▶ Problem to work on: Let your answer be the line containing "เราเพื่อขอรับ" and every line below it to the end of the records, copied exactly.

▶ Data for review:
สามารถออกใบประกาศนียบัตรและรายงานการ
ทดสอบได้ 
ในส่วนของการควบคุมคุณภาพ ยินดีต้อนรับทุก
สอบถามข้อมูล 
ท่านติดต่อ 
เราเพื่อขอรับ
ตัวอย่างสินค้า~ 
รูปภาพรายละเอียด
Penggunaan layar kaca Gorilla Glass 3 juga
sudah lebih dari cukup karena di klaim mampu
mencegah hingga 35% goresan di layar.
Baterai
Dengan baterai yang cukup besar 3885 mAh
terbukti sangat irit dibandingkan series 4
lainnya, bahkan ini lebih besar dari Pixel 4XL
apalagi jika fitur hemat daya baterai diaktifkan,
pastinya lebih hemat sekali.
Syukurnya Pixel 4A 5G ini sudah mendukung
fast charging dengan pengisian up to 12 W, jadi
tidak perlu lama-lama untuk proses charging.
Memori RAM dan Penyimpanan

▶ Answer space:
เราเพื่อขอรับ
ตัวอย่างสินค้า~ 
รูปภาพรายละเอียด
Penggunaan layar kaca Gorilla Glass 3 juga
sudah lebih dari cukup karena di klaim mampu
mencegah hingga 35% goresan di layar.
Baterai
Dengan baterai yang cukup besar 3885 mAh
terbukti sangat irit dibandingkan series 4
lainnya, bahkan ini lebih besar dari Pixel 4XL
apalagi jika fitur hemat daya baterai diaktifkan,
pastinya lebih hemat sekali.
Syukurnya Pixel 4A 5G ini sudah mendukung
fast charging dengan pengisian up to 12 W, jadi
tidak perlu lama-lama untuk proses charging.
Memori RAM dan Penyimpanan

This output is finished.